_Exercise passage_
George should've never made those comments about race, but I think deep down inside he was a good guy going through a difficult time. I hope he's made his peace with baseball and with the Mets.

snw
April 1, 2003
I can't believe no one mentioned the most horrendous play I ever witnessed. I believe it was during his first season with the Mets. It was a day game at Shea and a ball was popped up into left field along the foul line. George jogs after it with his typical lack of hustle. The ballgirl completely loses her mind, gets up from her chair and puts her glove up to catch the ball. The wind carries the ball back into the field of play and the ballgirl, oblivious to everything, drifts into the field of play after the ball. George stops short and lets the ballgirl field the ball. Of course she drops it and the batter ends up with a double. Only George could get called off by a ballgirl.

Joe Figliola
April 2, 2003
Hey, snw, I remember seeing that game on TV and was completely appalled that no interference was called. I also remember this airhead of a ballgirl saying in the papers that she didn't know she was in the way. Yeah, right.

I think that later on, baseball did enforce a rule stating that if a ballperson interfered with a player on a fly ball, then the batter was out.

Too bad she was such a bubblehead. What a waste of great legs

Jim Snedeker
August 6, 2003
From a book of memorable quotes ("The 2,548 Best Things Anybody Ever Said"), they attributed this one to George:

"I don't know why people like the home run so much. A home run is over as soon as it starts....wham, bam, thank you, ma'am. The triple is the most exciting play of the game. A triple is like meeting a woman who excites you, spending the evening talking and getting more excited, then taking her home. It drags on and on. You're never sure how it's going to turn out."

Joe Figliola
October 10, 2003
I want to close the tale of George Foster and the ballgirl by saying that the game that snw referred was played at Pittsburgh, not Shea.

I knew one of the two Shea ballgirls at the time, Mary Jean, who was a fencer at St. John's University, where I graduated from in 1985. The other gal, Janet, was a member of the St. John's women's basketball team at the same time. Although I didn't know Janet, I spoke to Mary Jean a couple of times and believe you me, they know their baseball.

Bob P
June 5, 2004
George left us some mixed memories in his time as a Met, but the guy could flat out hit when he was younger.

In 1977, George led the NL in homers (52) and RBI (149). Jeff Burroughs finished second in the majors in homers that year with 41 (AL leader Jim Rice had 39). So that means George hit 27% more home runs than the runnerup.

_Actions to take_
a) In the George Foster comments, what city does Joe Figliola say the ballgirl game was really played in?
b) Translate this sentence from the George Foster comments into Spanish: "George left us some mixed memories in his time as a Met, but the guy could flat out hit when he was younger."
c) Please carry the George Foster comments on from the point where they stop.
The lines after this aren't needed for anything here.

_Material provided_
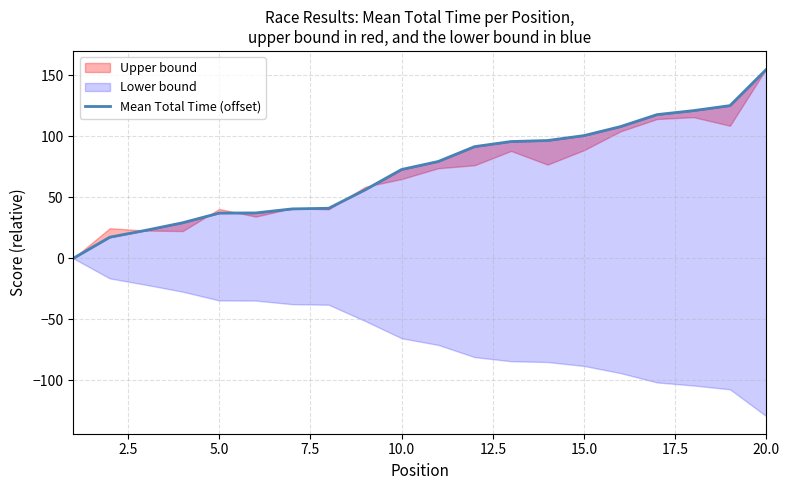

Reading right to left, what are all the values shown in this chart?

155.0	125.2	121.1	117.8	108.0	100.6	96.6	95.7	91.6	79.4	72.8	56.2	41.0	40.5	37.2	37.1	29.2	23.0	17.3	0.0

_Answers to this exercise_
a) Pittsburgh, not Shea.

b) George nos dejó recuerdos encontrados de su época con los Mets, pero el tipo sí que sabía batear cuando era más joven.

c)
And, not to sound like the geezer that I am--in those days 50 homers was a lot more impressive than it is today. But here are some facts: Foster was the first player in twelve years to hit 50 home runs. After George, it was another thirteen years until someone hit 50 again. So let's look at that again: between 1965 and 1990, the only man to hit 50 home runs in a season was George Foster.

One more thing: in that 1977 season, George hit .320. NL batting leader Dave Parker hit .338. If Foster had been able to come up with just ten more hits on the season--bloopers, check swings, line drives a few inches foul, balls that snuck through the hole--he would have won the triple crown.

Rev Matt
June 12, 2004
When Foster was first signed to the Mets he was the only real big bat in the line-up so pitchers would pitch around him. Then, once better hitters were brought into the line-up age caught up with him. A tiny reduction in bat speed turned what would have been home runs into warning track fly balls. He never made the adjustment to being a line-drive, opposite field hitter which might have extended his career. One interesting note is that Foster didn't take batting practice against live pitching. He preferred to practice off a batting tee.

He never really fit in with the party all night Mets of the mid-eighties.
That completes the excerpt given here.